## DESCRIPTION OF THE TASK:
With images removed, transcribe each record exactly as it appears.

INFORMATION GIVEN section start

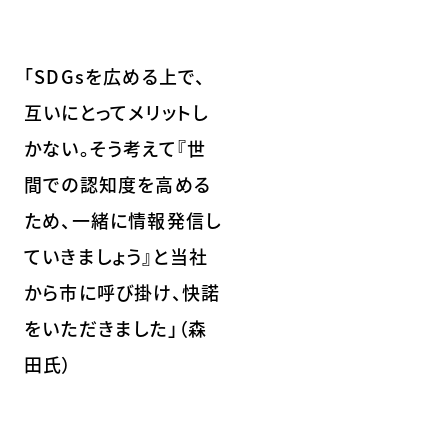
「SDGsを広める上で、
互いにとってメリットし
かない。そう考えて『世
間での認知度を高める
ため、一緒に情報発信し
ていきましょう』と当社
から市に呼び掛け、快諾
をいただきました」（森
田氏）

INFORMATION GIVEN section end

## SOLUTION TO THIS EXERCISE:
「SDGsを広める上で、
互いにとってメリットし
かない。そう考えて『世
間での認知度を高める
ため、一緒に情報発信し
ていきましょう』と当社
から市に呼び掛け、快諾
をいただきました」（森
田氏）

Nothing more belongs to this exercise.